- Interactive map of Tondapally
- Country: India
- State: Telangana
- District: Vikarabad
- Metro: Vikarabad district

Government
- • Body: Mandal Office

Languages
- • Official: Telugu
- Time zone: UTC+5:30 (IST)
- Planning agency: Panchayat
- Civic agency: Mandal Office

= Tondapally =

Tondapally is a village and panchayat in Vikarabad district, Ts, India. It falls under Parigi mandal.

==Education==
Tondapally panchayath has improved literacy ratings compared to surrounding areas. This is attributed to the high levels connectivity to neighbouring major towns like Shadnagar and Pargi which have colleges and International Schools.
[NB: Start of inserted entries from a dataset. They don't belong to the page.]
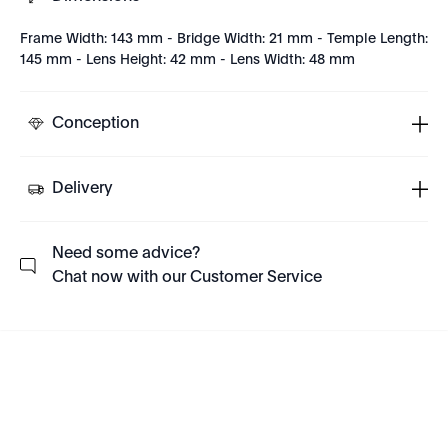
Frame Width: 143 mm - Bridge Width: 21 mm - Temple Length:
145 mm - Lens Height: 42 mm - Lens Width: 48 mm
Conception
Delivery
Need some advice?
Chat now with our Customer Service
Tondapally outputs a relatively high number of graduates who works in Capgemini, Infosys, Amazon (company), Kärcher etc...

==Agriculture==
In Tondapally Panchayath, agriculture is the primary source of income and the region commonly grows Cotton, Corn, Wheat, Dal and Paddy. The region is locally known for its milk production as well.

==Connectivity==
Tondapally is on the state highway which connects Telangana and Gulbarga, Karnataka. It is located 23 km from NH 7 which connects Hyderabad and Bangalore and it takes about an hour driving to reach Rajiv Gandhi International Airport.